*** Material for the task ***

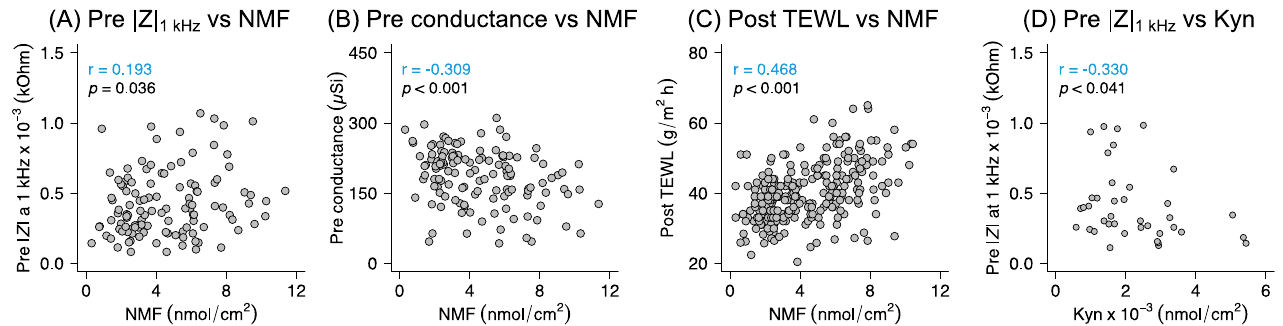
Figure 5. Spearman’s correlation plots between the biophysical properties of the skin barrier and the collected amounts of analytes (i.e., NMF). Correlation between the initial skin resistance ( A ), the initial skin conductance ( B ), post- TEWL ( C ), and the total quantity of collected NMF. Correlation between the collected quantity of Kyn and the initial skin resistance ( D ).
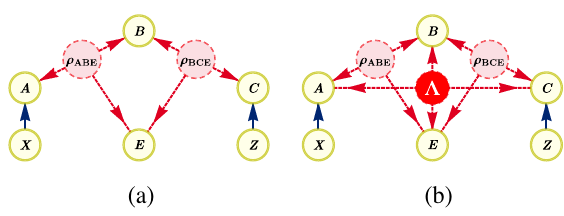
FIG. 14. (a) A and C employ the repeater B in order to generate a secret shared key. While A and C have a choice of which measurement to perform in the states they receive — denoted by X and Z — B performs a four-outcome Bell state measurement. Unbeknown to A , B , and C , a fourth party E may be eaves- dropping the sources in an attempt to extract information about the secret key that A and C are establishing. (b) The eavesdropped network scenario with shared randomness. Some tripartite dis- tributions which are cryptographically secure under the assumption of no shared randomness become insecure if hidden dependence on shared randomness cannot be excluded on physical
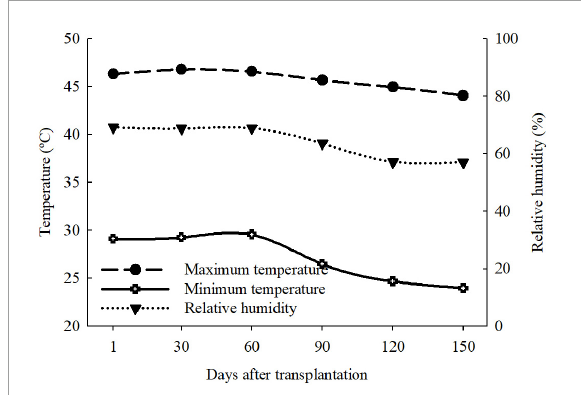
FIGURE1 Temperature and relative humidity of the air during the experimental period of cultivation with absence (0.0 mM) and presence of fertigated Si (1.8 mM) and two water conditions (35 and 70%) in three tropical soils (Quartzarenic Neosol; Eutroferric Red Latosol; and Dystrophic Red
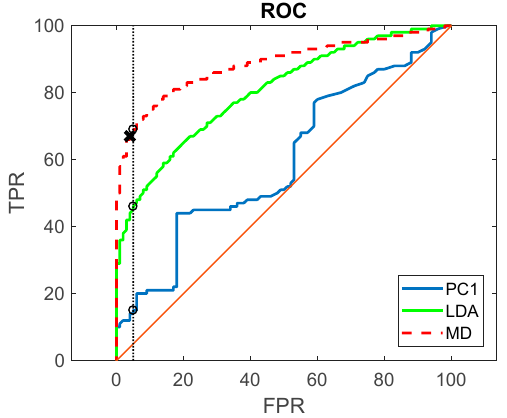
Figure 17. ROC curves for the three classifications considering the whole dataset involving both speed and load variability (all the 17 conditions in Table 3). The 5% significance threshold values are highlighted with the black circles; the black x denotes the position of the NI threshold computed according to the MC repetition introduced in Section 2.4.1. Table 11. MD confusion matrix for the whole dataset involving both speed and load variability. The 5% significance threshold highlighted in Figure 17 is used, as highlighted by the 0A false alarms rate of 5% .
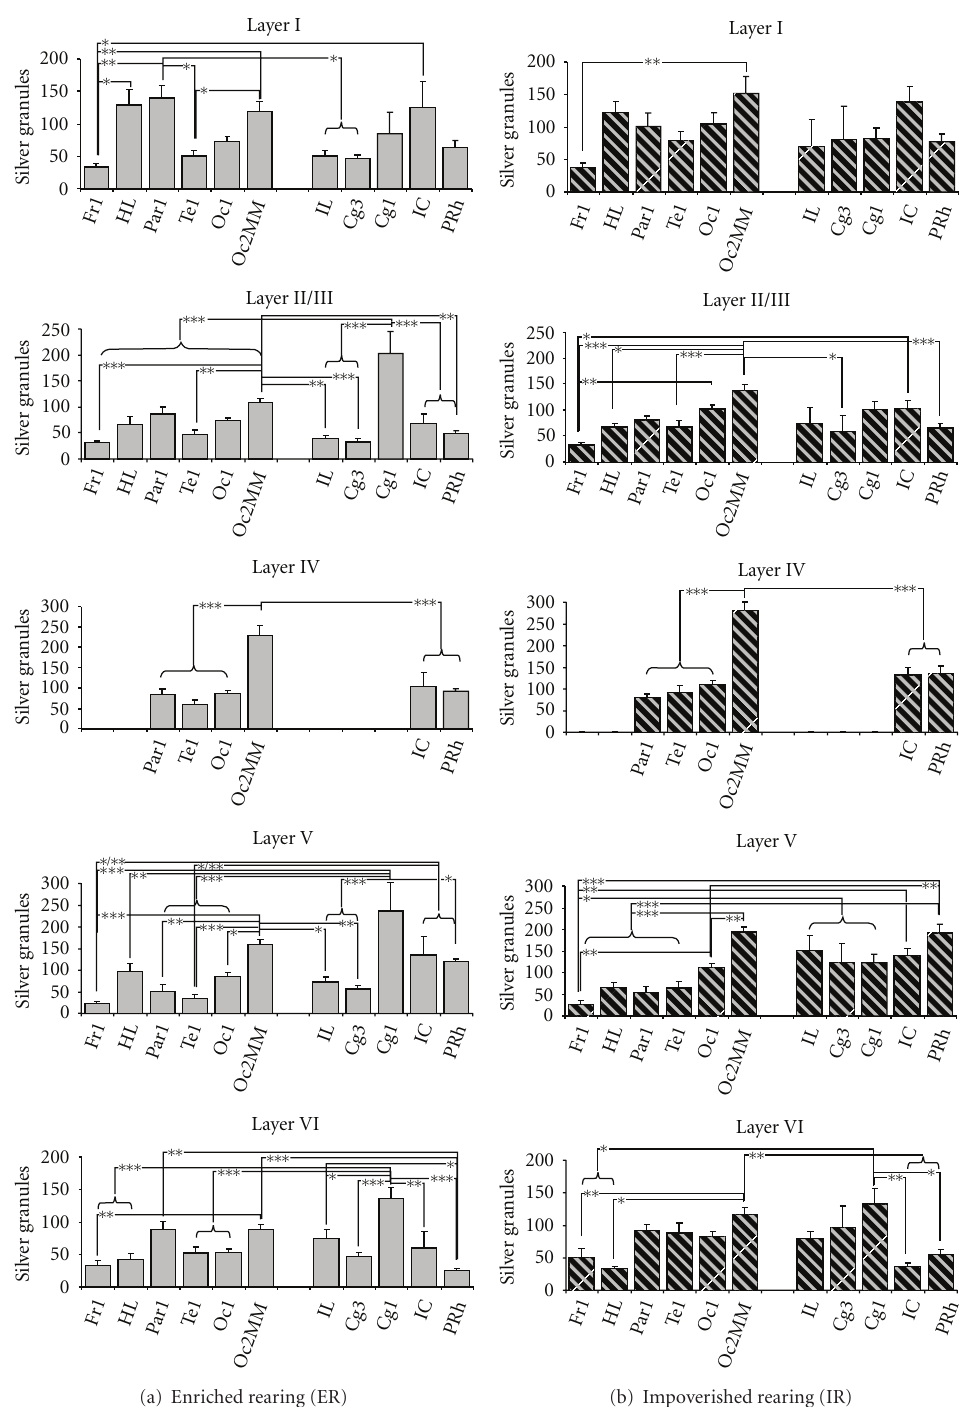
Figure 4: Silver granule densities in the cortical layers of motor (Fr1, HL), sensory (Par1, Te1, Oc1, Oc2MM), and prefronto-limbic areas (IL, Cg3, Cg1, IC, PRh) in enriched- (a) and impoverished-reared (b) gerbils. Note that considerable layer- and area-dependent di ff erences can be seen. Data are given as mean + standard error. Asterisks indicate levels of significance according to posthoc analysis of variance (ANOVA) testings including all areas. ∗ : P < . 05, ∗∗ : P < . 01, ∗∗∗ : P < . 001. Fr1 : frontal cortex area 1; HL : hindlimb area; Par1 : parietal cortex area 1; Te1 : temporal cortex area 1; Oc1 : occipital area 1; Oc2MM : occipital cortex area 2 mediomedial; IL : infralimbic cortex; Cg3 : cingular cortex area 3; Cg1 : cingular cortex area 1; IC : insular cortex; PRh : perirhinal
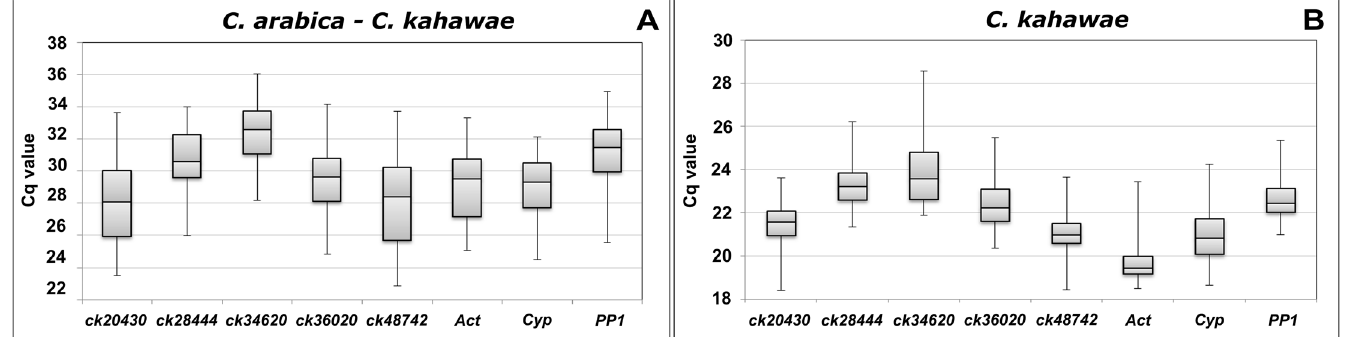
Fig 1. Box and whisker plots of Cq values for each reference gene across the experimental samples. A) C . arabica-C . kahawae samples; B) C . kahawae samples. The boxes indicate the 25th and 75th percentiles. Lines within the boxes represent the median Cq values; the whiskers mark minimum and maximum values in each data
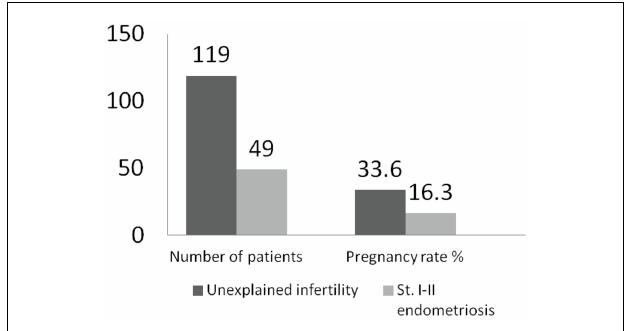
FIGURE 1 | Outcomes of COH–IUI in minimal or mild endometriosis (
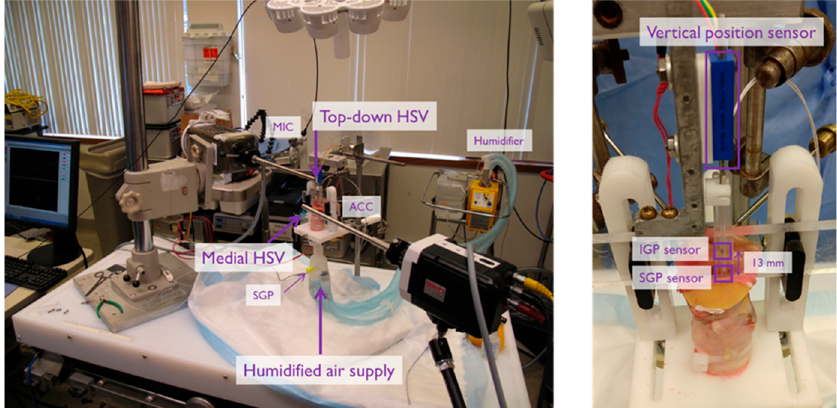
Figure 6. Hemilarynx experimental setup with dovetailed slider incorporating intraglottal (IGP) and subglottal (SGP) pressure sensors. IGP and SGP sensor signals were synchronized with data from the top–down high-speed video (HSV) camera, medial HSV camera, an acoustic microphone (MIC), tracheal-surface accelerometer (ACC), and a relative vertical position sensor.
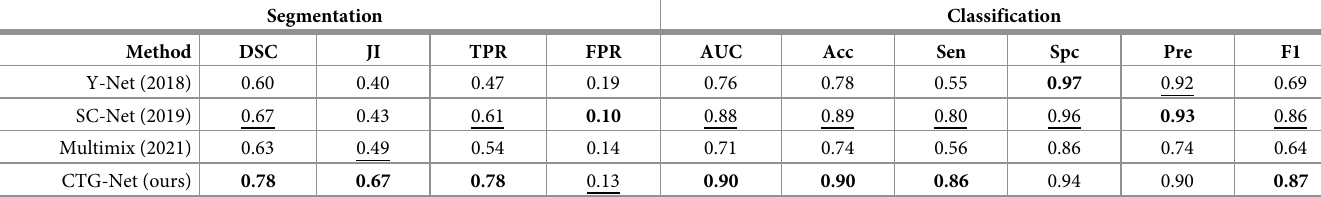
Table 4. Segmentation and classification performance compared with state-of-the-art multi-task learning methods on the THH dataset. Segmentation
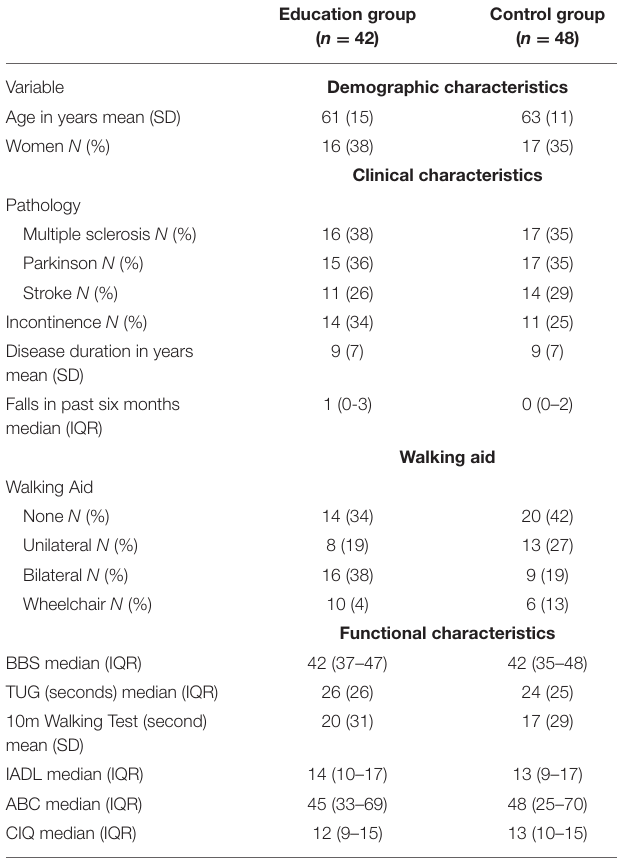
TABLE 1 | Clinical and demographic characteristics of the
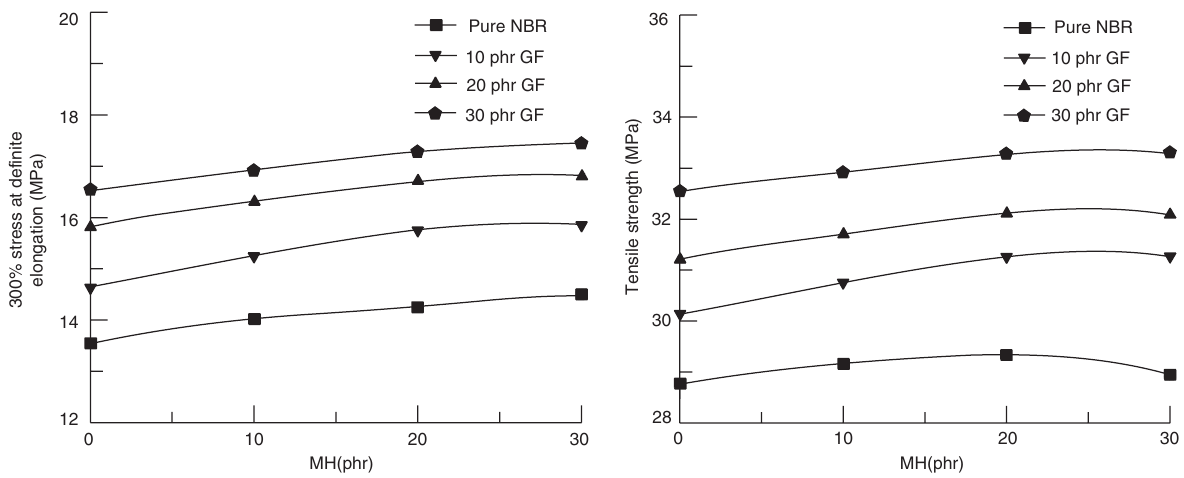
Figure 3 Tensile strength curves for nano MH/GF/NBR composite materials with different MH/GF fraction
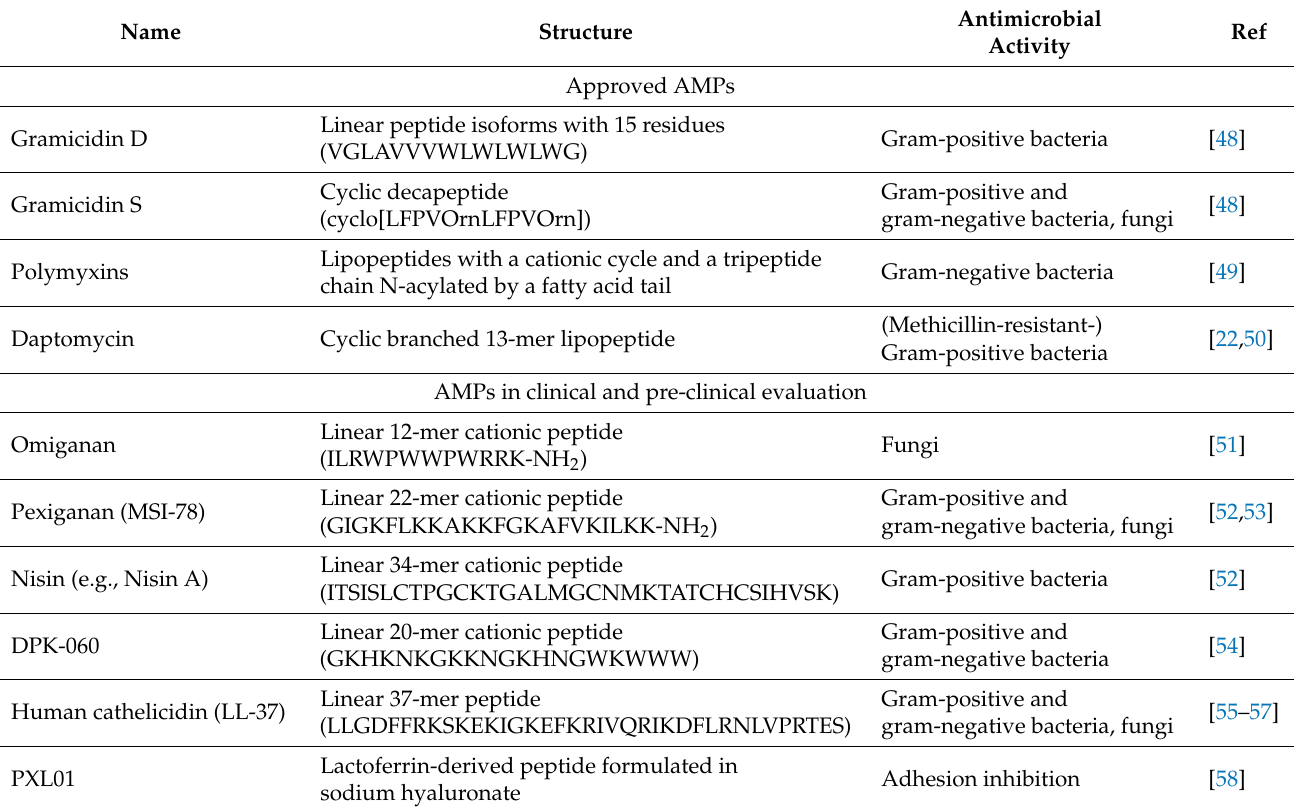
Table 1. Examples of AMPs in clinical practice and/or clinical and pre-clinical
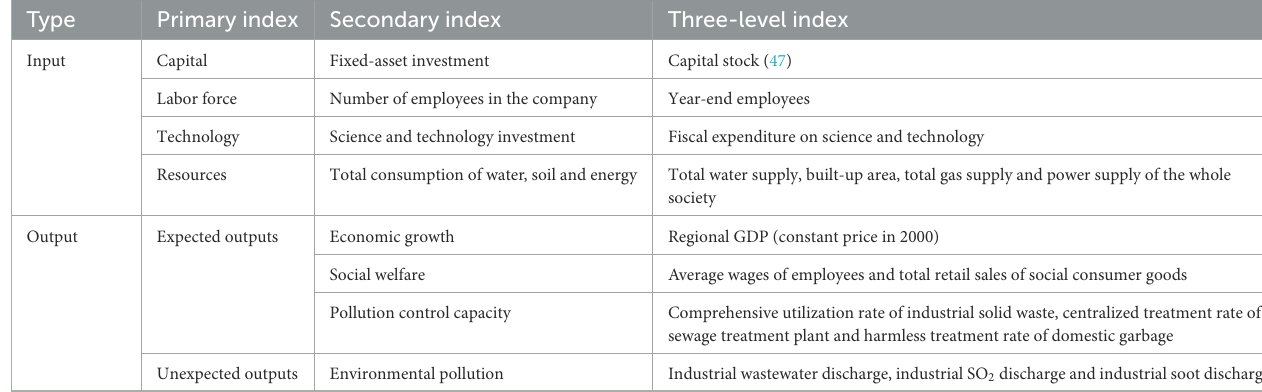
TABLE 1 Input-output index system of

***

Problem description
Print only the lines from the one with "Table 4. Segmentation" through the last line of the data above, exactly and with both ends, and please omit any pictures.

Exercise response
Table 4. Segmentation and classification performance compared with state-of-the-art multi-task learning methods on the THH dataset. Segmentation
TABLE 1 | Clinical and demographic characteristics of the
Figure 3 Tensile strength curves for nano MH/GF/NBR composite materials with different MH/GF fraction
Table 1. Examples of AMPs in clinical practice and/or clinical and pre-clinical
TABLE 1 Input-output index system of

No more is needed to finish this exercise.